A massive rat weighting six ponds with a 12-inch tail has been caught in Fuzhou, a city on China’s south coast.
The rat was caught by a Mr Xian, who apparently saw a large crowd of people surrounding the monster in the street. He told local newspapers he thought it might be a valuable specimen, so mustered up the courage and grabbed it by the scruff of its neck.
Mr Xian then shouted “I did it, I caught a rat the size of a cat”. Mr Xian is believed to still be in possession of the animal, after stuffing into a bag and departing the scene.
Local forestry unit has identified the creature as a bamboo rat, but would like to examine the rat more closely before making a final identification.
The bamboo rats is (unsurprisingly) a species of rodent. There are four known varieties and the Chinese bamboo rat is found across China, Burma and Vietnam, with it’s larger cousin, the Sumatra bamboo rat found in Yunnan, Indochina, Malay Peninsula and Sumatra.

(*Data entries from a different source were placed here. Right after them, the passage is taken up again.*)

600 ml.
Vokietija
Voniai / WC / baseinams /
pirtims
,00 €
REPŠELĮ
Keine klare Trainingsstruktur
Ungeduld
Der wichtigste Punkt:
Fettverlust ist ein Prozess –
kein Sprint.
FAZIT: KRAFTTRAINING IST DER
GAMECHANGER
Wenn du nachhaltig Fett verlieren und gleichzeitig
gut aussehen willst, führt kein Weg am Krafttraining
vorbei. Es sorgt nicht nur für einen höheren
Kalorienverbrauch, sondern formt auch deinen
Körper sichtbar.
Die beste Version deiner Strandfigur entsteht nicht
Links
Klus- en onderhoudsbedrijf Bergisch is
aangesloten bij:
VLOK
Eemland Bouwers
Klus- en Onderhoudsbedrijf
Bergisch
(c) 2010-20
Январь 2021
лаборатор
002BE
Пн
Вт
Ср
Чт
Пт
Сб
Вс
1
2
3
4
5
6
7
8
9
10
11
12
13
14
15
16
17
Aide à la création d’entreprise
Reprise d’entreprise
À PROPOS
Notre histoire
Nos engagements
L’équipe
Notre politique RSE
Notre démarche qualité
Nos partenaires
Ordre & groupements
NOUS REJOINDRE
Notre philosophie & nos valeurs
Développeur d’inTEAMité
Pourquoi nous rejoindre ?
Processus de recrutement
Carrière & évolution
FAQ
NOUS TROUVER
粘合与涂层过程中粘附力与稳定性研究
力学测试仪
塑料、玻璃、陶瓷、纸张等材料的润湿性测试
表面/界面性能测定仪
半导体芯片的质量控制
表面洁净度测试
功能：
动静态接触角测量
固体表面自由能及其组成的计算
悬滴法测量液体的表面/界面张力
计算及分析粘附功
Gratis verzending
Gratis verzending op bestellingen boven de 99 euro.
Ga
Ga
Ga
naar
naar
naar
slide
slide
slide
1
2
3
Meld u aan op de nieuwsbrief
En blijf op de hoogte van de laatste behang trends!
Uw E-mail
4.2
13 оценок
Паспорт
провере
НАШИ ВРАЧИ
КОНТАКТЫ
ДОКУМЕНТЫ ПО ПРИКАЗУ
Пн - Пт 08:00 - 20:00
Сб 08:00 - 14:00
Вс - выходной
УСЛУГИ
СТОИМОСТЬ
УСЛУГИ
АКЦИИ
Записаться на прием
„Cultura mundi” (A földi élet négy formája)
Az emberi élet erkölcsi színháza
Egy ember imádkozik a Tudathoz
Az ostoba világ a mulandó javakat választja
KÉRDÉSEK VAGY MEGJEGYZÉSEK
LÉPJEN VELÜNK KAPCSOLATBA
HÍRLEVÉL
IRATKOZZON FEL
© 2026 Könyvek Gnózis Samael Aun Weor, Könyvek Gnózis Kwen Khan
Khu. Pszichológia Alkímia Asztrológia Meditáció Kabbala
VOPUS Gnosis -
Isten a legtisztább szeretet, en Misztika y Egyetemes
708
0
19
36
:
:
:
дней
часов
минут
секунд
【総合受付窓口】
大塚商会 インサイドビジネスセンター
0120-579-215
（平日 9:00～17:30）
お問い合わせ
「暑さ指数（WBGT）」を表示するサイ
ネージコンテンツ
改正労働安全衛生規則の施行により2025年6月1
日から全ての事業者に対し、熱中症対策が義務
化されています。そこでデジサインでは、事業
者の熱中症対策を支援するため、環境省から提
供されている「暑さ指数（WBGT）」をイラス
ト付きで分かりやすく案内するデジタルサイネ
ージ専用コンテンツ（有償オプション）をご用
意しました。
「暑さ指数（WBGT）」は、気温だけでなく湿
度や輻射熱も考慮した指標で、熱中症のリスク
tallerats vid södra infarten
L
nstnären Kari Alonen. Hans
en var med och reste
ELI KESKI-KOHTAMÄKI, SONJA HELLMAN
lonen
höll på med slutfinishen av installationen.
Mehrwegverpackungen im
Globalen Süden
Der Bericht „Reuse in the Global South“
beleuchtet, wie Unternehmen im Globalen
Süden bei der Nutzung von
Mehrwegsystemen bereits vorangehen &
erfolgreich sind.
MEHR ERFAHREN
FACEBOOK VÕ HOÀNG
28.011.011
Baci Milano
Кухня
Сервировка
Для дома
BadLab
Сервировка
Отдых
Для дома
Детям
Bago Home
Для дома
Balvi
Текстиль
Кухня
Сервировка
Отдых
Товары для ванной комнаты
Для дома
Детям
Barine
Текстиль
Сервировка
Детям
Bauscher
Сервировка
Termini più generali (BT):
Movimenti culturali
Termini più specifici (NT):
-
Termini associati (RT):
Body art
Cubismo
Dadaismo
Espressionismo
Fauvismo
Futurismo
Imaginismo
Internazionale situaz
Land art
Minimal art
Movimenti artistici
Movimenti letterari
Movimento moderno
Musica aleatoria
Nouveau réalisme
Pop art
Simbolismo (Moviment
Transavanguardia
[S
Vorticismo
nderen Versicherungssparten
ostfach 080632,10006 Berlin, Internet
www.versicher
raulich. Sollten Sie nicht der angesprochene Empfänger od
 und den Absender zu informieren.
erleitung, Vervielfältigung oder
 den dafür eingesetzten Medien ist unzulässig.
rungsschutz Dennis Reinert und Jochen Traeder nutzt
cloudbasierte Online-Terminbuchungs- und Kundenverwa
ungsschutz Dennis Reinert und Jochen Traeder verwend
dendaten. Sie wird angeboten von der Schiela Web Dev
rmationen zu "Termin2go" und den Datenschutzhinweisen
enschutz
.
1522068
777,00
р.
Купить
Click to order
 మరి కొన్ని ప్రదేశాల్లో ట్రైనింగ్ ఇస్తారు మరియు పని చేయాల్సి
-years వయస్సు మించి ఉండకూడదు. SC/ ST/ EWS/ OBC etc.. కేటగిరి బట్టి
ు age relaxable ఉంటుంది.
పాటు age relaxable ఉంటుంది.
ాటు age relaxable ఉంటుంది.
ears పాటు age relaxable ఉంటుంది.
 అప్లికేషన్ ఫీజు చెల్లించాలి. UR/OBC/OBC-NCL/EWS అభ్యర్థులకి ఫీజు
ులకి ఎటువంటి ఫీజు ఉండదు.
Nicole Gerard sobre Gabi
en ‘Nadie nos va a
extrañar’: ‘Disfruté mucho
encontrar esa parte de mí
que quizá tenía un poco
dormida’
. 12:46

Bamboo rats vary in size, the smallest, the Lesser Bamboo Rat is typically 15 to 25 cm long (head and body: tail length is 6–8 cm), and weighs from 500 to 750 g, the largest, the Sumatra Bamboo Rat, can reach lengths of nearly 50 cm with a 20 cm tail, and weighs up to 4 kg.
However they are all bulky, slow-moving rodents that live and forage in extensive burrow systems where they feed on the underground parts of plants. They rarely spend much time above ground.